Alas, no luck. My internet speed still feels like it’s going through two tin cans connected by a string.
So for the time being, it’s looking like Comcast’s DNS servers have forsaken me. What’s even more frustrating is that there’s no FIOS or DSL options available here, so I’m pretty much stuck with Comcast’s wonderful service right now.
Sigh. Technology – you gotta love it.





JeffMc (February 7, 2007 @ 8:28 am)
Well, all over the internet, DNS servers have been under attack, so it doesn’t surprise me. I tested my Comcast HSI at 10:20 am yesterday and I was getting over 7mbs download, once the DNS was resolved. That took a long time. My VOIP services have not been affected. I will say, between the hours of 4:30 till 9:00 PM, it slows to a crawl where I live, even after DNS resolves.
Dave Goodman (February 7, 2007 @ 8:47 am)
Have you tried http://www.opendns.com/ or one of the other free dns servers?
gdkzen (February 7, 2007 @ 2:44 pm)
Maybe your modem caught a spike during the blackouts. I started having problems like this after a power outage in CT. Turns out that a transformer blew up and sent spikes to the local cable splitter/buffer.

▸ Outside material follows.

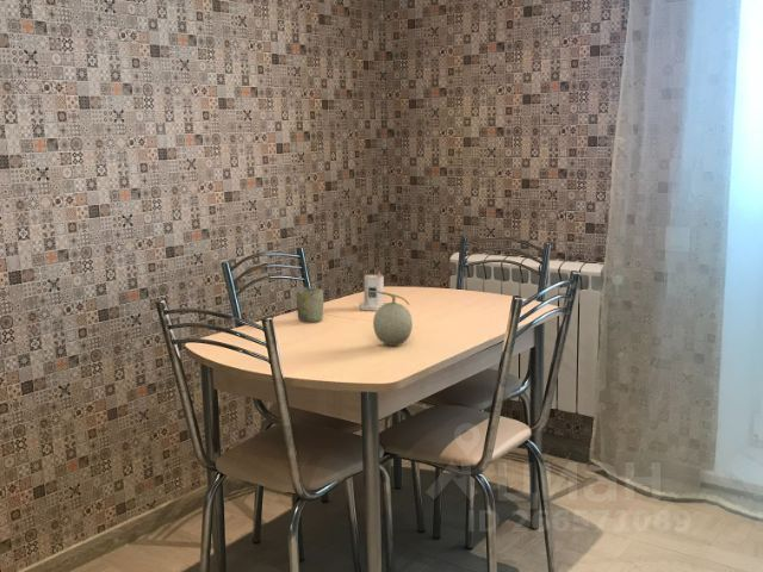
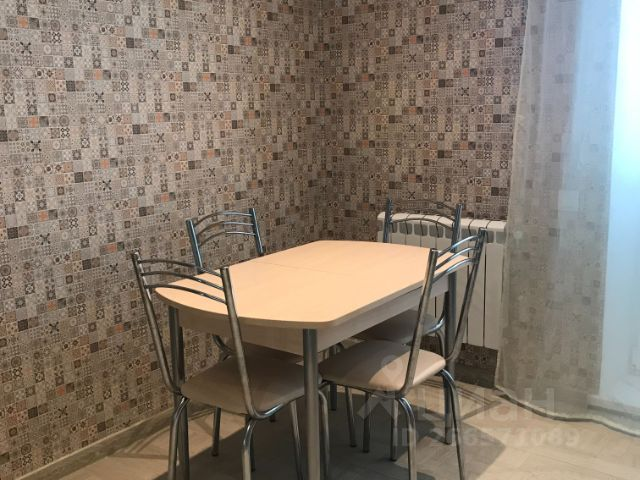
- cup [296,286,324,323]
- candle [358,271,387,312]
- fruit [370,291,414,347]
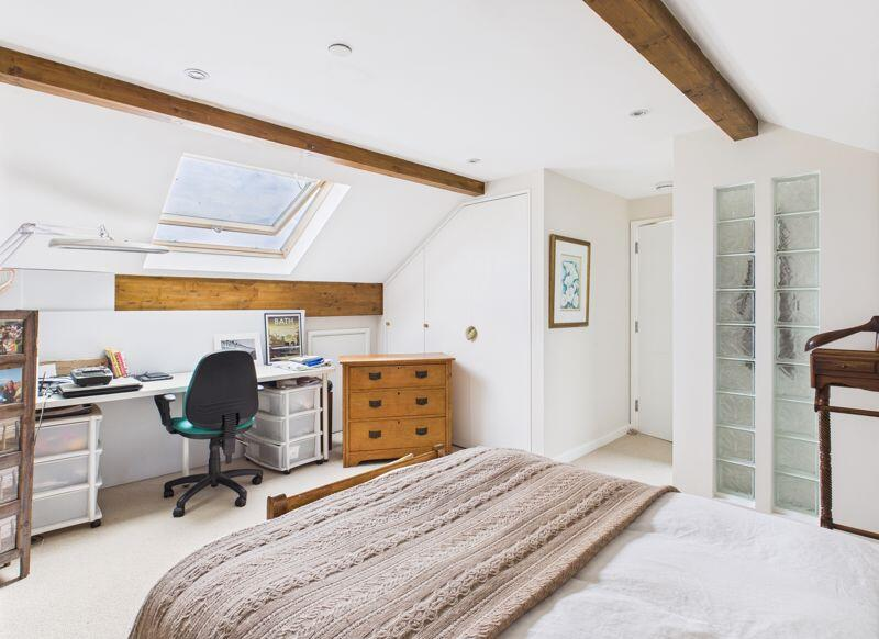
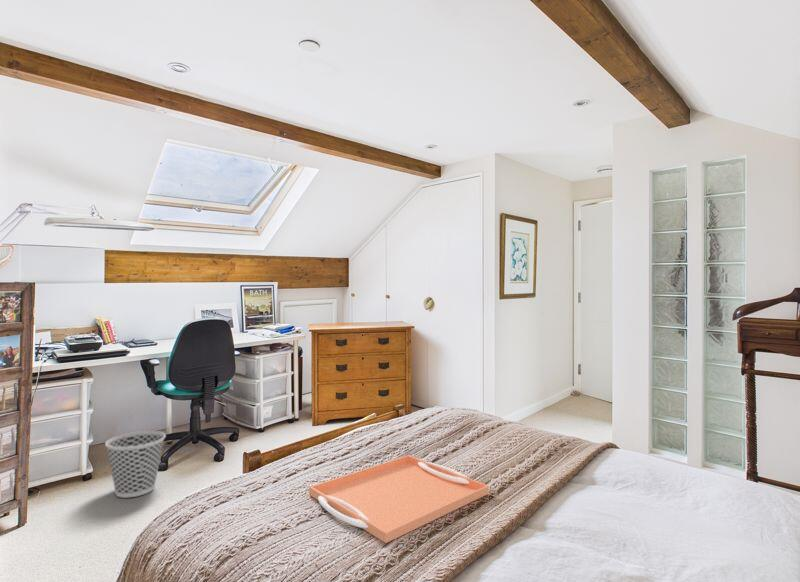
+ serving tray [308,454,490,544]
+ wastebasket [104,430,167,499]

Alot of people’s set top boxes were fried, and my modem became flaky. Everything returned to normal after I bought a new one.

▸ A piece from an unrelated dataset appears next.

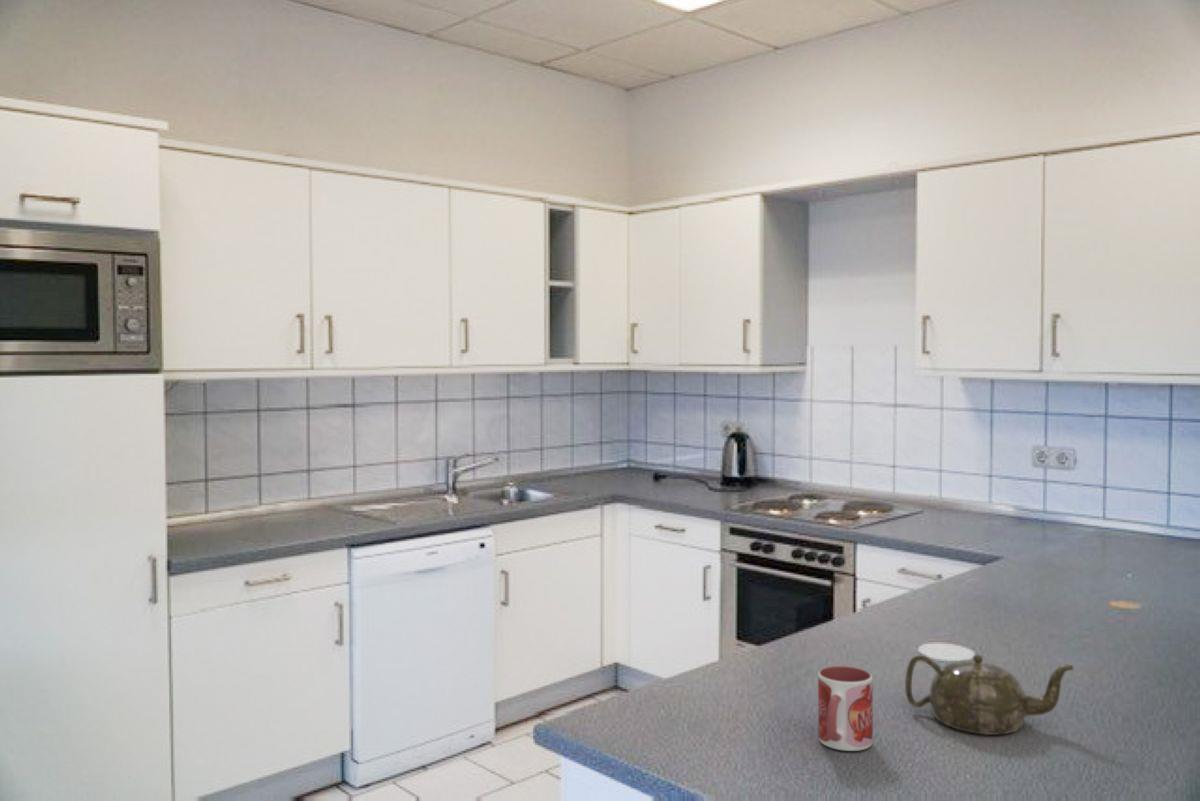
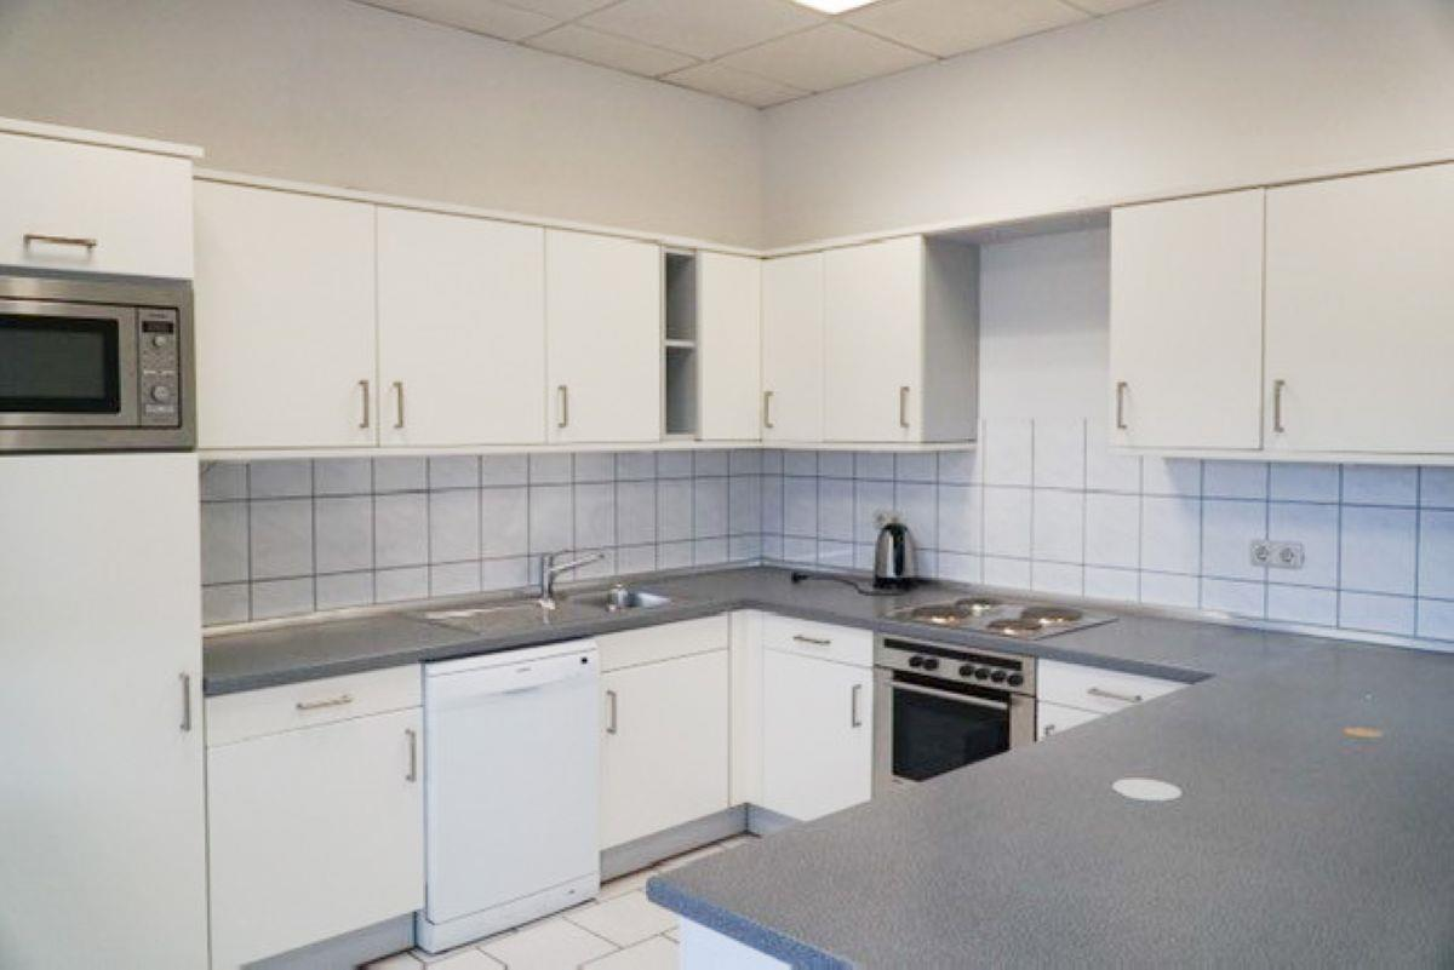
- mug [817,665,874,752]
- teapot [904,653,1074,736]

Brettski (February 7, 2007 @ 4:20 pm)
Come on Steve, DNS issues are easy to overcome, and you work for Microsoft–I am sure there is other DNS server you can point your router too for a short time. Worse case, take an old machine, use your MSDN copy of Windows server 200x and set one up until this is passes. Use parallels on the the MacBook and setup another VM for a while. I have never used the free DNS services, so I can’t speak to them. Basically you need always need a contingency plan for DNS because Comcast is always having issues with their DNS servers. Good Luck!

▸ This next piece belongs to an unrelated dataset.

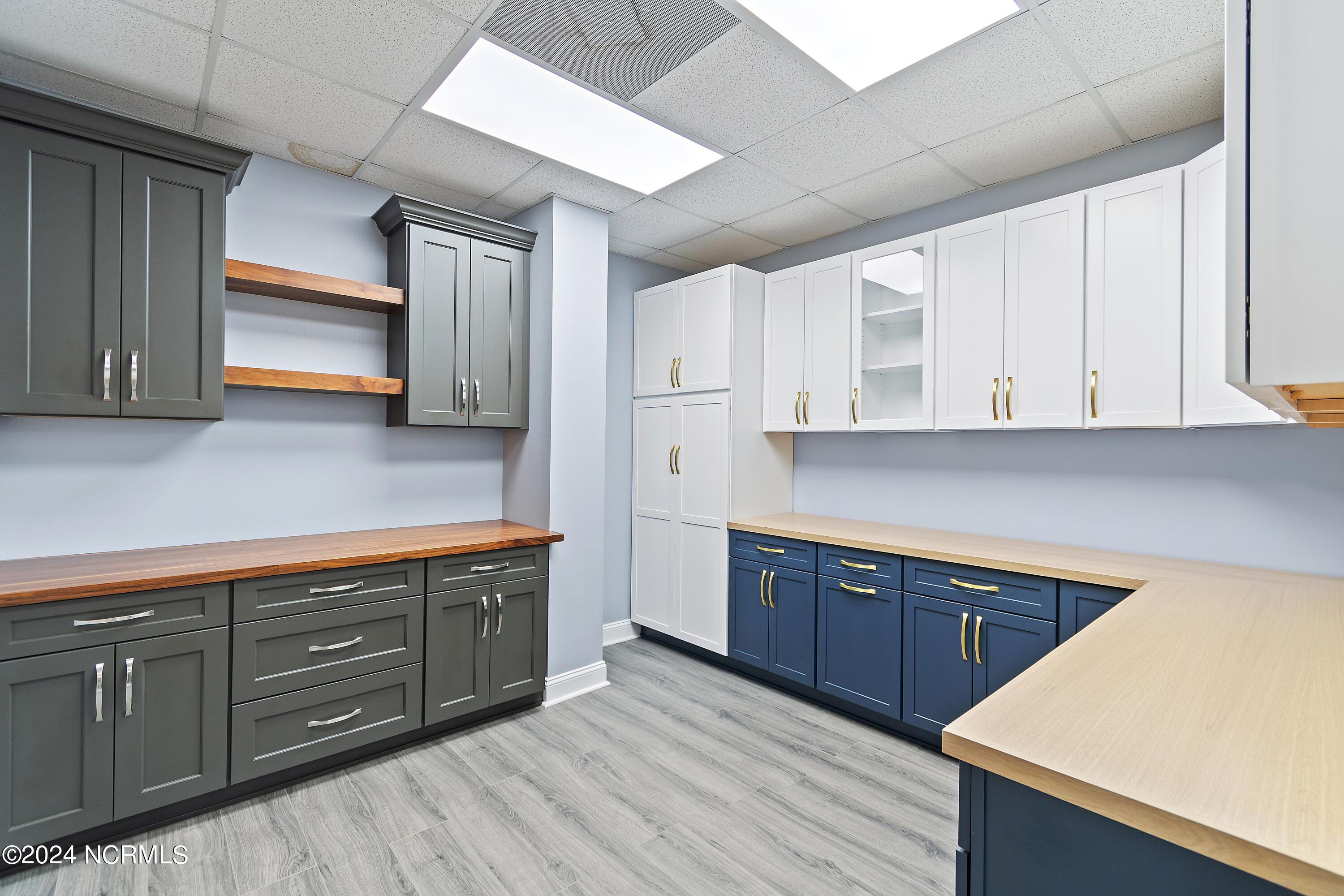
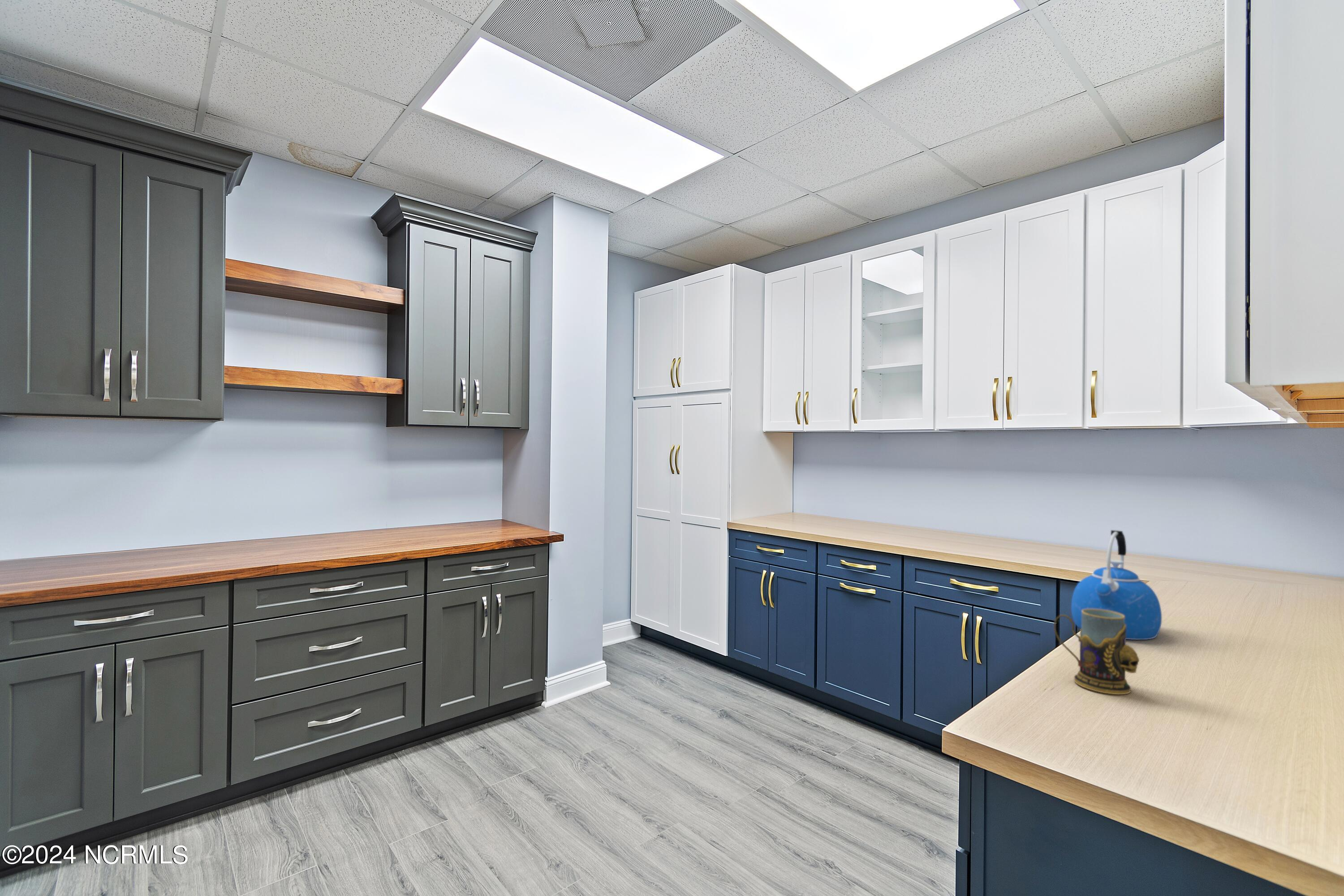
+ kettle [1071,530,1162,640]
+ mug [1053,609,1140,695]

Steve (February 10, 2007 @ 5:02 am)
The last thing I want to do is set up my own DNS server.
But, you’re right – comcast’s dns servers are pretty unreliable these days.
OffBeatMammal (March 2, 2007 @ 12:35 pm)
I second the OpenDNS solution.
Just updated my router to use that rather than the Comcast supplied ones and all of a sudden my connection got it’s mojo back.